The jury, which was instructed to return Monday morning and to not talk to anyone about the case, will decide if the murder was committed in an especially "heinous, atrocious or cruel" manner, as prosecutors allege. If the panel finds that to be the case, Mateo could receive a life sentence without the possibility of parole.

Mateo sat in what appeared to be stunned disbelief after the verdict was announced.

Numerous people witnessed the shooting, which occurred during the shift change at around 4 p.m. Those witnesses included Mateo's wife, Cornelia, and Rafol's sister, Adoracion Acidera.

Mateo's attorney, Deputy Public Defender Michael Ebesugawa, argued that Mateo was under extreme mental or emotional disturbance, called "EMED," at the time of the shooting. He asked Hara to set aside the murder verdict, which the judge denied. Ebesugawa contended that the facts did not support a murder verdict and that a lesser conviction of manslaughter would have proper. Ebesugawa declined comment afterwards.

Deputy Prosecutor Darien Ching Nagata said the jury "applied the facts of the case to the law and came up with the correct verdict."

Mateo's sister, Tess Bruno of Waimea, said by phone that she was "shocked" by the verdict.

"He's a good man," Bruno said of her brother. "He cares for the family so much."

Mateo, a Filipino immigrant and a naturalized U.S. citizen, worked two full-time jobs. He was a landscaper by day at the Fairmont Orchid resort, and a steward in the Marriott's kitchen at night. Rafol and Mateo's wife both worked in the Marriott's housekeeping department.

Cornelia Mateo testified that she and Rafol had an affair that started in 1999. Testimony in the trial established that the Mateos' daughter, Dina, 26, had heard gossip about the affair since she was a student at Honokaa High School. The couple's oldest son, Henry, 28, a cook at the Marriott, had heard about it for at least two years.

Cornelia Mateo had repeatedly denied the affair to her husband, and also to Rafol's wife, Lee-Ann, who had confronted both her and Lito Mateo, separately.

Two psychologists and a psychiatrist testified that Mateo was distressed not only by his wife's infidelity and indiscretion, but also by Rafol's insistence in calling him "pukol," a derogatory Ilocano word meaning "cripple." Mateo was born with deformed hands.

Mateo also told the mental health professionals that he had received at least two notes about the affair in his locker at the Marriott, including one saying Cornelia Mateo and Rafol had been seen together at the Kona Seaside Hotel.

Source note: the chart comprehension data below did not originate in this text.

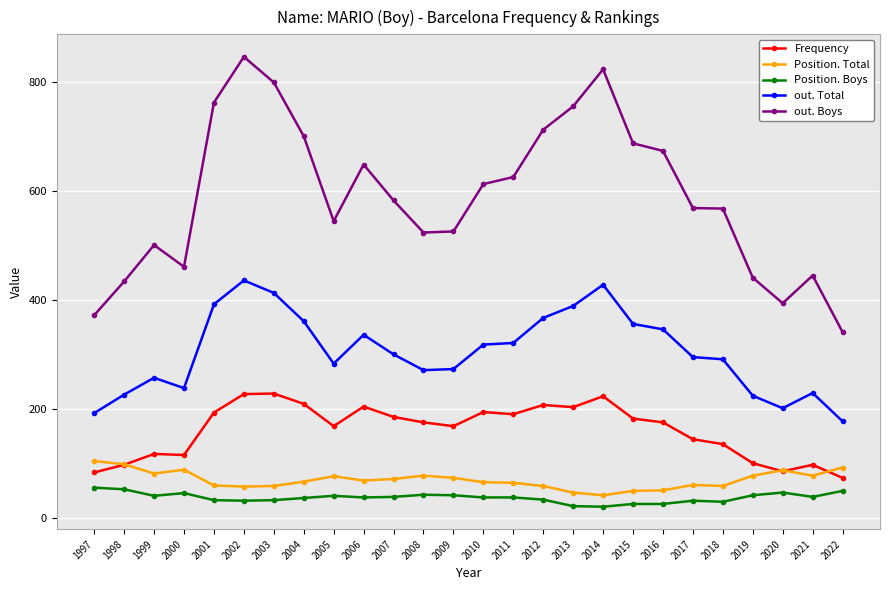

Which category has the highest value in the out. Total series?

2002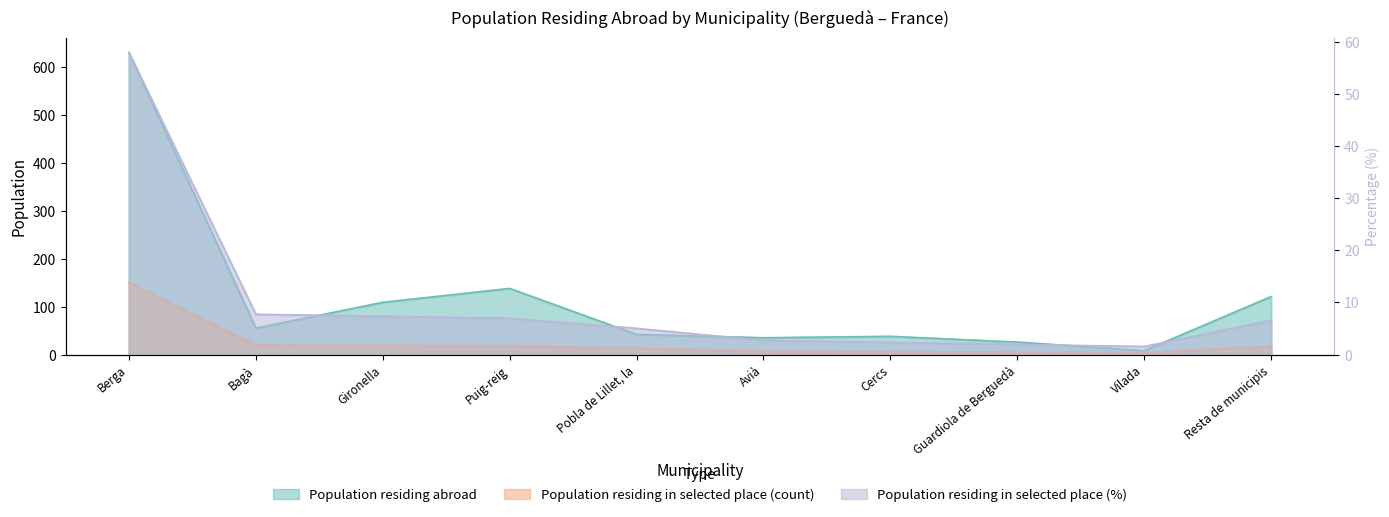

True or false: Population residing in selected place (count) has more than 0 interior local peaks.

False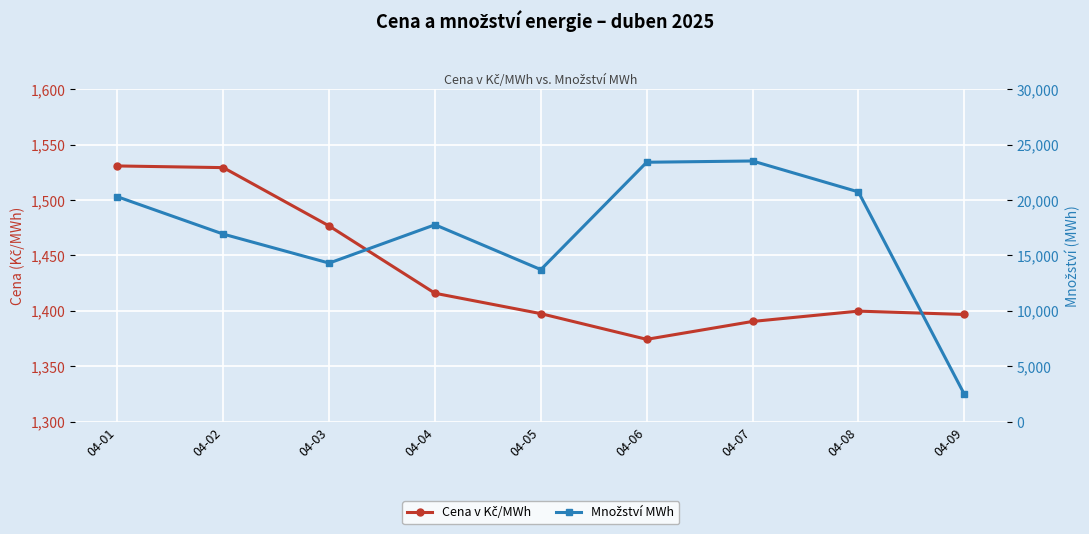

How many series are shown in this chart?

2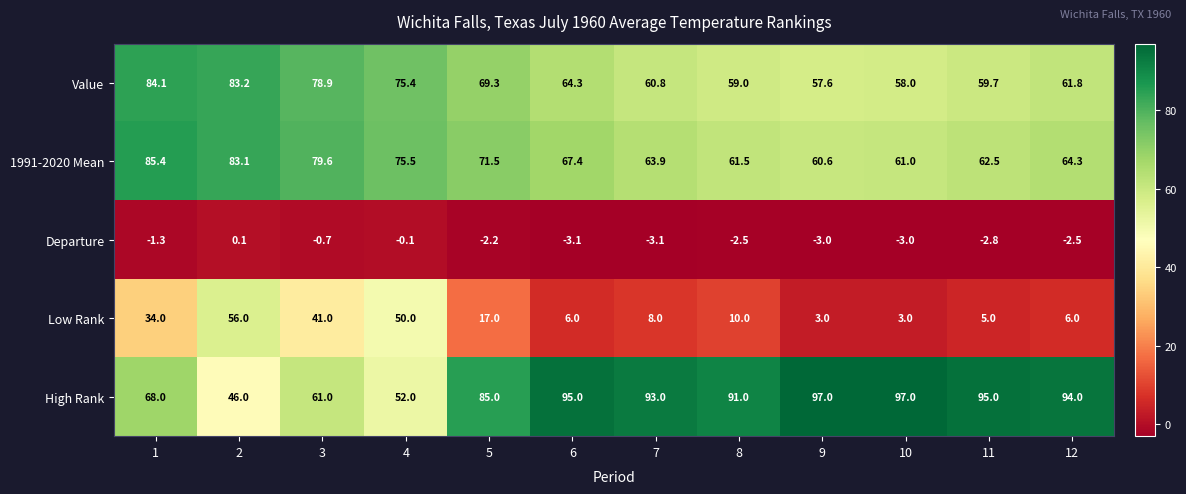

Rank the series by their maximum value, from highest to lowest.

High Rank, 1991-2020 Mean, Value, Low Rank, Departure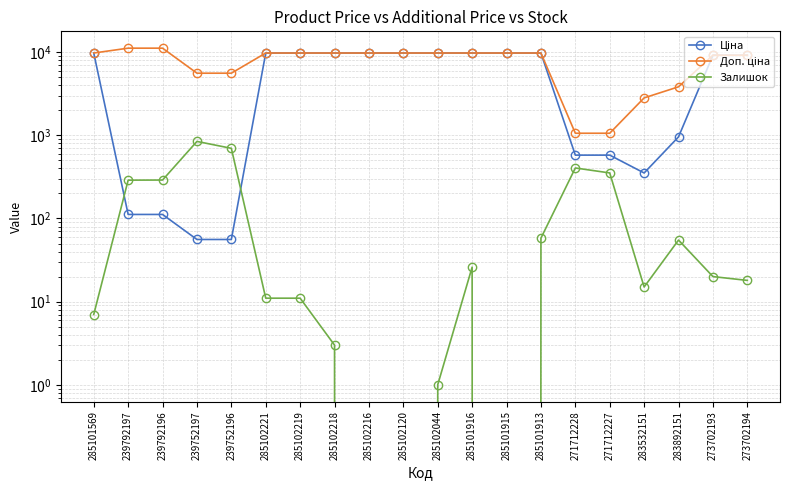

List the series in order of their overall mean, highest first.

Доп. ціна, Ціна, Залишок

He reportedly gave one of the notes to hotel security, one of whom said that he, in turn, passed it along to the Marriott's human resources department in January 2007. Mateo said he never heard anything about the note after that.

Hilo attorney Martin Berger has filed a wrongful death civil lawsuit on behalf of Lee-Ann Rafol and children Kaylee and Kyle, against Lito Mateo, Cornelia Mateo, Henry Mateo, the Marriott and others.

That suit, which is being heard by Kona Circuit Judge Elizabeth Strance, seeks unspecified damages and accuses Lito Mateo of "outrageous, wrongful, wanton, reckless, intentional, negligent, and grossly negligent actions."